Transactional analysis
Method to convert indirect statements to direct statements of cash flows. See page 78, 79 and 80 of text A key point to remember is that income statement items tend to have an associated balance sheet account(s). Examples: Accounts receivable and sales PP&E and depreciation Interest payable and interest expense
Discrepancies between the changes in accounts reported on the balance sheet and those reported in the cash flow statement are primarily due to two factors: 1. Acquisitions and divestitures tend to distort trends in cash flows from operations and investing cash flows. Cash outflows for the acquisition of operating assets and liabilities of the acquired firm are excluded from operating cash flows and included in investing cash flows. Upon subsequent collection or payment, the cash flows are included in operating cash flows.
2. Foreign subsidiaries the assets and liabilities of the foreign subsidiary must be translated from the foreign currency to the reporting currency. The translated amount then has two components (a) a real cash flow effect and (b) and exchange rate effect that has no current cash flow effect. This translation gain or loss are excluded from cash flows from operating, investing and financing activities.

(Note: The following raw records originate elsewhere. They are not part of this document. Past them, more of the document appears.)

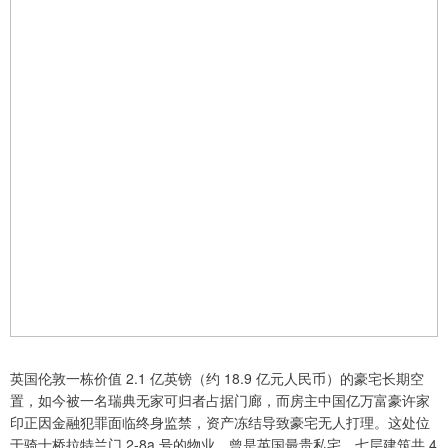
英国伦敦一栋价值 2.1 亿英镑（约 18.9 亿元人民币）的豪宅长期空
置，如今被一名瑞典无家可归者占据门廊，而房主中国亿万富豪许家
印正因金融犯罪面临终身监禁，资产冻结导致豪宅无人打理。这处位
于骑士桥拉特兰门 2-8a 号的物业，曾是英国最贵私宅，七层建筑共 4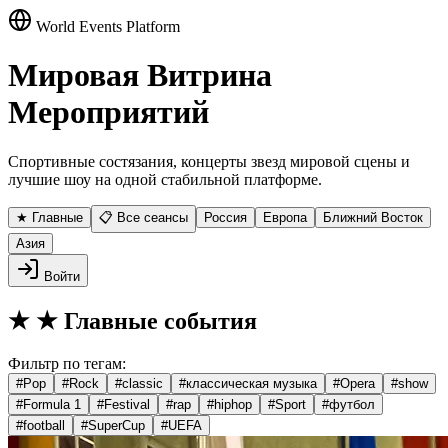
World Events Platform
Мировая Витрина
Мероприятий
Спортивные состязания, концерты звезд мировой сцены и
лучшие шоу на одной стабильной платформе.
★ Главные
📋 Все сеансы
Россия
Европа
Ближний Восток
Азия
Войти
★
★ Главные события
Фильтр по тегам:
#
Pop
#
Rock
#
classic
#
классическая музыка
#
Opera
#
show
#
Formula 1
#
Festival
#
rap
#
hiphop
#
Sport
#
футбол
#
football
#
SuperCup
#
UEFA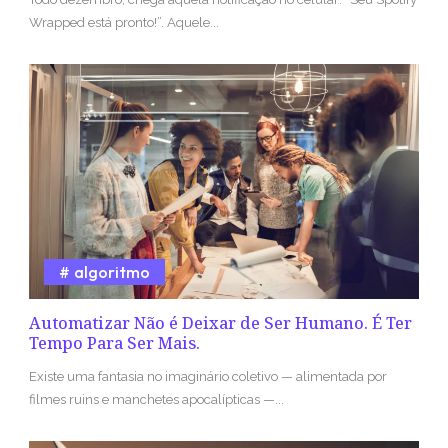
Wrapped está pronto!”. Aquele...
algoritmo
Automatizar Não é Deixar de Ser Humano. É Ter
Tempo Para Ser Mais.
Existe uma fantasia no imaginário coletivo — alimentada por
filmes ruins e manchetes apocalípticas —...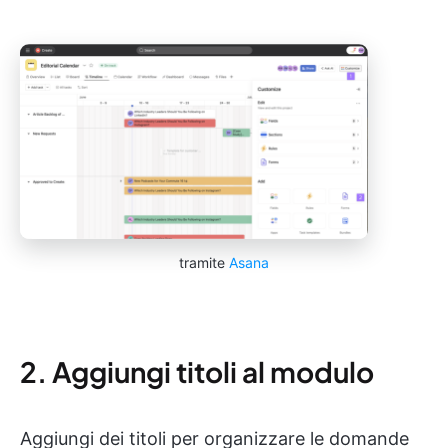
tramite
Asana
2. Aggiungi titoli al modulo
Aggiungi dei titoli per organizzare le domande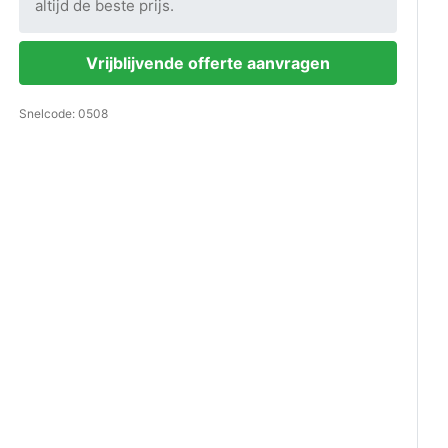
altijd de beste prijs.
Vrijblijvende offerte aanvragen
Snelcode: 0508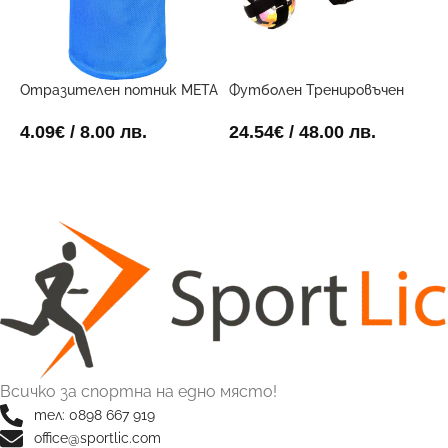
Отразителен потник META
Футболен Тренировъчен
Ф
Син
Поставчик
3
4.09
€
/ 8.00 лв.
24.54
€
/ 48.00 лв.
8
ОПЦИИ
ДОБАВИ В КОЛИЧКАТА
Всичко за спортна на едно място!
тел: 0898 667 919
office@sportlic.com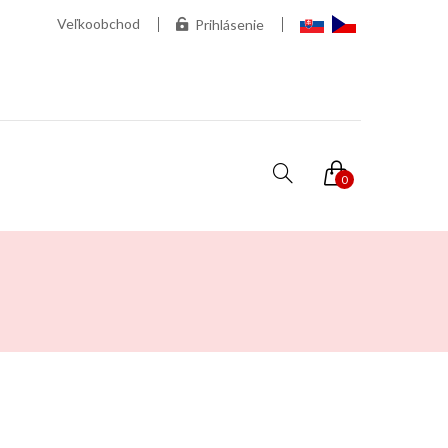
Veľkoobchod
Prihlásenie
0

A basic definition is the cash flows from operations less the amount of capital expenditures required to maintain the firms present productive capacity. Alternative 1:Operating cash flows plus depreciation has the problem of using historical cost rather than replacement cost which may be quite different for longlived assets. Alternative 2:Operating cash flows less capex required to maintain current operations has the difficulty of separating replacement and expansion capex and whether capex is sufficient to maintain current operations (consider a distressed firm). Alternative 3:Operating cash flows less capex.